In the listing below, find the line holding "X127857144Y-115407619D01*" and the line holding "X123666668Y-115407619D01*". Write out those two lines and all lines between, exactly, and nothing more.
***** Records supplied
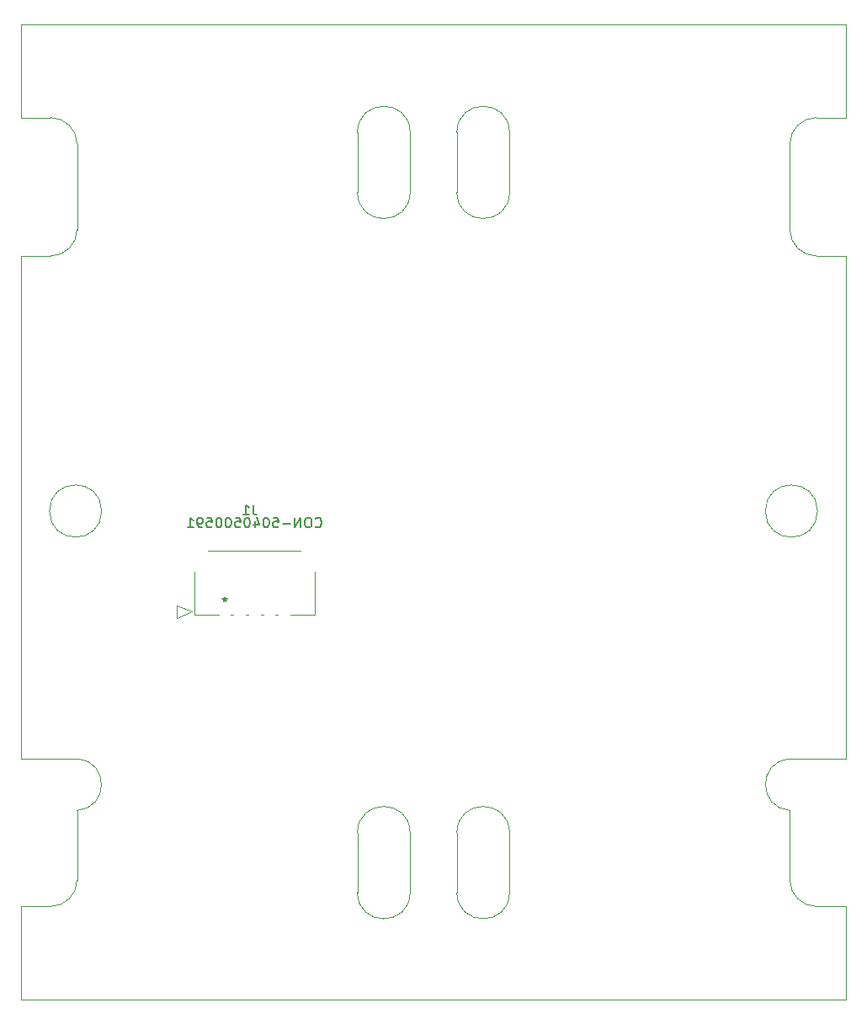
<source format=gbr>
%TF.GenerationSoftware,KiCad,Pcbnew,(6.0.9)*%
%TF.CreationDate,2023-01-30T20:43:42-08:00*%
%TF.ProjectId,solar-panel-NoCutout,736f6c61-722d-4706-916e-656c2d4e6f43,2.0*%
%TF.SameCoordinates,Original*%
%TF.FileFunction,Legend,Bot*%
%TF.FilePolarity,Positive*%
%FSLAX46Y46*%
G04 Gerber Fmt 4.6, Leading zero omitted, Abs format (unit mm)*
G04 Created by KiCad (PCBNEW (6.0.9)) date 2023-01-30 20:43:42*
%MOMM*%
%LPD*%
G01*
G04 APERTURE LIST*
%TA.AperFunction,Profile*%
%ADD10C,0.050000*%
%TD*%
%ADD11C,0.150000*%
%ADD12C,0.120000*%
G04 APERTURE END LIST*
D10*
X136850000Y-153000000D02*
X136850000Y-147000000D01*
X142150000Y-153000000D02*
X142150000Y-147000000D01*
X146850000Y-147000000D02*
X146850000Y-153000000D01*
X152150000Y-153000000D02*
X152150000Y-147000000D01*
X142150000Y-76600000D02*
X142150000Y-82600000D01*
X136850000Y-76600000D02*
X136850000Y-82600000D01*
X146850000Y-76600000D02*
X146850000Y-82600000D01*
X152150000Y-76600000D02*
X152150000Y-82600000D01*
X186000000Y-65750000D02*
X103000000Y-65750000D01*
X183125000Y-114650000D02*
G75*
G03*
X183125000Y-114650000I-2625000J0D01*
G01*
X108744606Y-139557190D02*
X103000000Y-139557190D01*
X180249992Y-139557104D02*
G75*
G03*
X180350001Y-144749999I250008J-2592596D01*
G01*
X186000000Y-163750000D02*
X186000000Y-156450000D01*
X186000000Y-73100000D02*
X186000000Y-65750000D01*
X106000000Y-75100000D02*
X103000000Y-75100000D01*
X108650000Y-77750000D02*
G75*
G03*
X106000000Y-75100000I-2650000J0D01*
G01*
X106000000Y-89000000D02*
G75*
G03*
X108650000Y-86350000I0J2650000D01*
G01*
X106000000Y-89000000D02*
X103000000Y-89000000D01*
X108650000Y-77750000D02*
X108650000Y-86350000D01*
X183000000Y-75100000D02*
G75*
G03*
X180350000Y-77750000I0J-2650000D01*
G01*
X180350000Y-86350000D02*
G75*
G03*
X183000000Y-89000000I2650000J0D01*
G01*
X183000000Y-75100000D02*
X186000000Y-75100000D01*
X180350000Y-77750000D02*
X180350000Y-86350000D01*
X183000000Y-89000000D02*
X186000000Y-89000000D01*
X103000000Y-65750000D02*
X103000000Y-75100000D01*
X103000000Y-89000000D02*
X103000000Y-139557190D01*
X103000000Y-154400000D02*
X103000000Y-163750000D01*
X186000000Y-156450000D02*
X186000000Y-154400000D01*
X186000000Y-75100000D02*
X186000000Y-73100000D01*
X185994606Y-139557190D02*
X180250000Y-139557190D01*
X136850000Y-82600000D02*
G75*
G03*
X142150000Y-82600000I2650000J0D01*
G01*
X108649999Y-144750000D02*
G75*
G03*
X108744606Y-139557190I-149999J2600000D01*
G01*
X108650000Y-151750000D02*
X108650000Y-144750000D01*
X152150000Y-76600000D02*
G75*
G03*
X146850000Y-76600000I-2650000J0D01*
G01*
X142150000Y-76600000D02*
G75*
G03*
X136850000Y-76600000I-2650000J0D01*
G01*
X103000000Y-163750000D02*
X186000000Y-163750000D01*
X142150000Y-147000000D02*
G75*
G03*
X136850000Y-147000000I-2650000J0D01*
G01*
X180350000Y-151750000D02*
X180350000Y-144750000D01*
X106000000Y-154400000D02*
X103000000Y-154400000D01*
X136850000Y-153000000D02*
G75*
G03*
X142150000Y-153000000I2650000J0D01*
G01*
X152150000Y-147000000D02*
G75*
G03*
X146850000Y-147000000I-2650000J0D01*
G01*
X106000000Y-154400000D02*
G75*
G03*
X108650000Y-151750000I0J2650000D01*
G01*
X180350000Y-151750000D02*
G75*
G03*
X183000000Y-154400000I2650000J0D01*
G01*
X146850000Y-153000000D02*
G75*
G03*
X152150000Y-153000000I2650000J0D01*
G01*
X183000000Y-154400000D02*
X186000000Y-154400000D01*
X186000000Y-89000000D02*
X185994606Y-139557190D01*
X146850000Y-82600000D02*
G75*
G03*
X152150000Y-82600000I2650000J0D01*
G01*
X111125000Y-114650000D02*
G75*
G03*
X111125000Y-114650000I-2625000J0D01*
G01*
D11*
%TO.C,J1*%
X126373333Y-114042380D02*
X126373333Y-114756666D01*
X126420952Y-114899523D01*
X126516190Y-114994761D01*
X126659047Y-115042380D01*
X126754285Y-115042380D01*
X125373333Y-115042380D02*
X125944761Y-115042380D01*
X125659047Y-115042380D02*
X125659047Y-114042380D01*
X125754285Y-114185238D01*
X125849523Y-114280476D01*
X125944761Y-114328095D01*
X132619049Y-116217142D02*
X132666668Y-116264761D01*
X132809525Y-116312380D01*
X132904763Y-116312380D01*
X133047621Y-116264761D01*
X133142859Y-116169523D01*
X133190478Y-116074285D01*
X133238097Y-115883809D01*
X133238097Y-115740952D01*
X133190478Y-115550476D01*
X133142859Y-115455238D01*
X133047621Y-115360000D01*
X132904763Y-115312380D01*
X132809525Y-115312380D01*
X132666668Y-115360000D01*
X132619049Y-115407619D01*
X132000002Y-115312380D02*
X131809525Y-115312380D01*
X131714287Y-115360000D01*
X131619049Y-115455238D01*
X131571430Y-115645714D01*
X131571430Y-115979047D01*
X131619049Y-116169523D01*
X131714287Y-116264761D01*
X131809525Y-116312380D01*
X132000002Y-116312380D01*
X132095240Y-116264761D01*
X132190478Y-116169523D01*
X132238097Y-115979047D01*
X132238097Y-115645714D01*
X132190478Y-115455238D01*
X132095240Y-115360000D01*
X132000002Y-115312380D01*
X131142859Y-116312380D02*
X131142859Y-115312380D01*
X130571430Y-116312380D01*
X130571430Y-115312380D01*
X130095240Y-115931428D02*
X129333335Y-115931428D01*
X128380954Y-115312380D02*
X128857144Y-115312380D01*
X128904763Y-115788571D01*
X128857144Y-115740952D01*
X128761906Y-115693333D01*
X128523811Y-115693333D01*
X128428573Y-115740952D01*
X128380954Y-115788571D01*
X128333335Y-115883809D01*
X128333335Y-116121904D01*
X128380954Y-116217142D01*
X128428573Y-116264761D01*
X128523811Y-116312380D01*
X128761906Y-116312380D01*
X128857144Y-116264761D01*
X128904763Y-116217142D01*
X127714287Y-115312380D02*
X127619049Y-115312380D01*
X127523811Y-115360000D01*
X127476192Y-115407619D01*
X127428573Y-115502857D01*
X127380954Y-115693333D01*
X127380954Y-115931428D01*
X127428573Y-116121904D01*
X127476192Y-116217142D01*
X127523811Y-116264761D01*
X127619049Y-116312380D01*
X127714287Y-116312380D01*
X127809525Y-116264761D01*
X127857144Y-116217142D01*
X127904763Y-116121904D01*
X127952382Y-115931428D01*
X127952382Y-115693333D01*
X127904763Y-115502857D01*
X127857144Y-115407619D01*
X127809525Y-115360000D01*
X127714287Y-115312380D01*
X126523811Y-115645714D02*
X126523811Y-116312380D01*
X126761906Y-115264761D02*
X127000002Y-115979047D01*
X126380954Y-115979047D01*
X125809525Y-115312380D02*
X125714287Y-115312380D01*
X125619049Y-115360000D01*
X125571430Y-115407619D01*
X125523811Y-115502857D01*
X125476192Y-115693333D01*
X125476192Y-115931428D01*
X125523811Y-116121904D01*
X125571430Y-116217142D01*
X125619049Y-116264761D01*
X125714287Y-116312380D01*
X125809525Y-116312380D01*
X125904763Y-116264761D01*
X125952382Y-116217142D01*
X126000002Y-116121904D01*
X126047621Y-115931428D01*
X126047621Y-115693333D01*
X126000002Y-115502857D01*
X125952382Y-115407619D01*
X125904763Y-115360000D01*
X125809525Y-115312380D01*
X124571430Y-115312380D02*
X125047621Y-115312380D01*
X125095240Y-115788571D01*
X125047621Y-115740952D01*
X124952382Y-115693333D01*
X124714287Y-115693333D01*
X124619049Y-115740952D01*
X124571430Y-115788571D01*
X124523811Y-115883809D01*
X124523811Y-116121904D01*
X124571430Y-116217142D01*
X124619049Y-116264761D01*
X124714287Y-116312380D01*
X124952382Y-116312380D01*
X125047621Y-116264761D01*
X125095240Y-116217142D01*
X123904763Y-115312380D02*
X123809525Y-115312380D01*
X123714287Y-115360000D01*
X123666668Y-115407619D01*
X123619049Y-115502857D01*
X123571430Y-115693333D01*
X123571430Y-115931428D01*
X123619049Y-116121904D01*
X123666668Y-116217142D01*
X123714287Y-116264761D01*
X123809525Y-116312380D01*
X123904763Y-116312380D01*
X124000002Y-116264761D01*
X124047621Y-116217142D01*
X124095240Y-116121904D01*
X124142859Y-115931428D01*
X124142859Y-115693333D01*
X124095240Y-115502857D01*
X124047621Y-115407619D01*
X124000002Y-115360000D01*
X123904763Y-115312380D01*
X122952382Y-115312380D02*
X122857144Y-115312380D01*
X122761906Y-115360000D01*
X122714287Y-115407619D01*
X122666668Y-115502857D01*
X122619049Y-115693333D01*
X122619049Y-115931428D01*
X122666668Y-116121904D01*
X122714287Y-116217142D01*
X122761906Y-116264761D01*
X122857144Y-116312380D01*
X122952382Y-116312380D01*
X123047621Y-116264761D01*
X123095240Y-116217142D01*
X123142859Y-116121904D01*
X123190478Y-115931428D01*
X123190478Y-115693333D01*
X123142859Y-115502857D01*
X123095240Y-115407619D01*
X123047621Y-115360000D01*
X122952382Y-115312380D01*
X121714287Y-115312380D02*
X122190478Y-115312380D01*
X122238097Y-115788571D01*
X122190478Y-115740952D01*
X122095240Y-115693333D01*
X121857144Y-115693333D01*
X121761906Y-115740952D01*
X121714287Y-115788571D01*
X121666668Y-115883809D01*
X121666668Y-116121904D01*
X121714287Y-116217142D01*
X121761906Y-116264761D01*
X121857144Y-116312380D01*
X122095240Y-116312380D01*
X122190478Y-116264761D01*
X122238097Y-116217142D01*
X121190478Y-116312380D02*
X121000002Y-116312380D01*
X120904763Y-116264761D01*
X120857144Y-116217142D01*
X120761906Y-116074285D01*
X120714287Y-115883809D01*
X120714287Y-115502857D01*
X120761906Y-115407619D01*
X120809525Y-115360000D01*
X120904763Y-115312380D01*
X121095240Y-115312380D01*
X121190478Y-115360000D01*
X121238097Y-115407619D01*
X121285716Y-115502857D01*
X121285716Y-115740952D01*
X121238097Y-115836190D01*
X121190478Y-115883809D01*
X121095240Y-115931428D01*
X120904763Y-115931428D01*
X120809525Y-115883809D01*
X120761906Y-115836190D01*
X120714287Y-115740952D01*
X119761906Y-116312380D02*
X120333335Y-116312380D01*
X120047621Y-116312380D02*
X120047621Y-115312380D01*
X120142859Y-115455238D01*
X120238097Y-115550476D01*
X120333335Y-115598095D01*
X123520000Y-123322380D02*
X123520000Y-123560476D01*
X123758095Y-123465238D02*
X123520000Y-123560476D01*
X123281904Y-123465238D01*
X123662857Y-123750952D02*
X123520000Y-123560476D01*
X123377142Y-123750952D01*
D12*
X132524989Y-125090000D02*
X130120041Y-125090000D01*
X132524989Y-120780040D02*
X132524989Y-125090000D01*
X125879959Y-125090000D02*
X125620040Y-125090000D01*
X127379961Y-125090000D02*
X127120039Y-125090000D01*
X118697013Y-125385000D02*
X120221013Y-124750000D01*
X128879961Y-125090000D02*
X128620041Y-125090000D01*
X121839885Y-118650000D02*
X131160116Y-118650000D01*
X120221013Y-124750000D02*
X118697013Y-124115000D01*
X124379960Y-125090000D02*
X124120040Y-125090000D01*
X122879960Y-125090000D02*
X120475012Y-125090000D01*
X118697013Y-124115000D02*
X118697013Y-125385000D01*
X120475012Y-125090000D02*
X120475012Y-120780040D01*
%TD*%
M02*

</source>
**********
• Expected answer
X127857144Y-115407619D01*
X127809525Y-115360000D01*
X127714287Y-115312380D01*
X126523811Y-115645714D02*
X126523811Y-116312380D01*
X126761906Y-115264761D02*
X127000002Y-115979047D01*
X126380954Y-115979047D01*
X125809525Y-115312380D02*
X125714287Y-115312380D01*
X125619049Y-115360000D01*
X125571430Y-115407619D01*
X125523811Y-115502857D01*
X125476192Y-115693333D01*
X125476192Y-115931428D01*
X125523811Y-116121904D01*
X125571430Y-116217142D01*
X125619049Y-116264761D01*
X125714287Y-116312380D01*
X125809525Y-116312380D01*
X125904763Y-116264761D01*
X125952382Y-116217142D01*
X126000002Y-116121904D01*
X126047621Y-115931428D01*
X126047621Y-115693333D01*
X126000002Y-115502857D01*
X125952382Y-115407619D01*
X125904763Y-115360000D01*
X125809525Y-115312380D01*
X124571430Y-115312380D02*
X125047621Y-115312380D01*
X125095240Y-115788571D01*
X125047621Y-115740952D01*
X124952382Y-115693333D01*
X124714287Y-115693333D01*
X124619049Y-115740952D01*
X124571430Y-115788571D01*
X124523811Y-115883809D01*
X124523811Y-116121904D01*
X124571430Y-116217142D01*
X124619049Y-116264761D01*
X124714287Y-116312380D01*
X124952382Y-116312380D01*
X125047621Y-116264761D01*
X125095240Y-116217142D01*
X123904763Y-115312380D02*
X123809525Y-115312380D01*
X123714287Y-115360000D01*
X123666668Y-115407619D01*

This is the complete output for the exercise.